§ **Task to carry out**:
For the entries below, repeat exactly each line starting with the one that contains "Cortisol (pooled results" and going on through the one that contains "1.38 | 0.74 |", and no others.

Page-level text extractions:
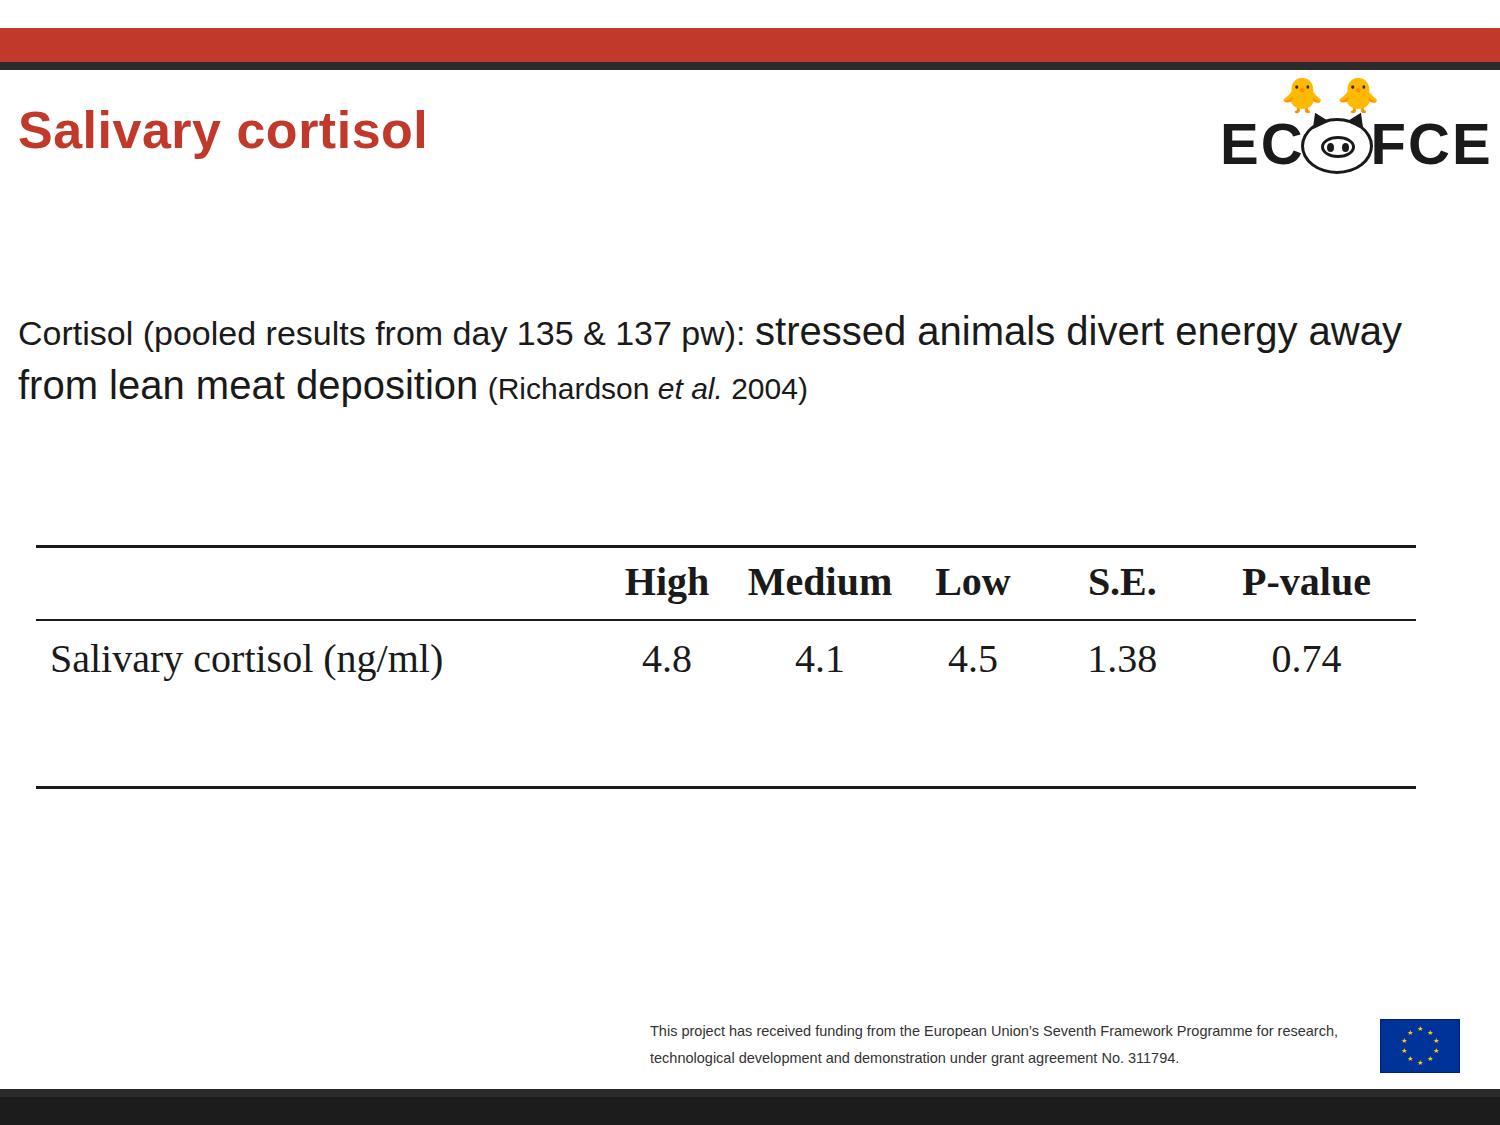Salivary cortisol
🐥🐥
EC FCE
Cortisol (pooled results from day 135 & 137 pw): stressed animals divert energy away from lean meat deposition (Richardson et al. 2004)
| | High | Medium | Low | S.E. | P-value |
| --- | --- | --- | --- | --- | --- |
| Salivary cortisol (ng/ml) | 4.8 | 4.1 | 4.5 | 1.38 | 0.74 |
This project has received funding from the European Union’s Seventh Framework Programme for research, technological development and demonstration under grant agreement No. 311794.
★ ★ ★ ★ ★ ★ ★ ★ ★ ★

§ **Finished exercise**:
Cortisol (pooled results from day 135 & 137 pw): stressed animals divert energy away from lean meat deposition (Richardson et al. 2004)
| | High | Medium | Low | S.E. | P-value |
| --- | --- | --- | --- | --- | --- |
| Salivary cortisol (ng/ml) | 4.8 | 4.1 | 4.5 | 1.38 | 0.74 |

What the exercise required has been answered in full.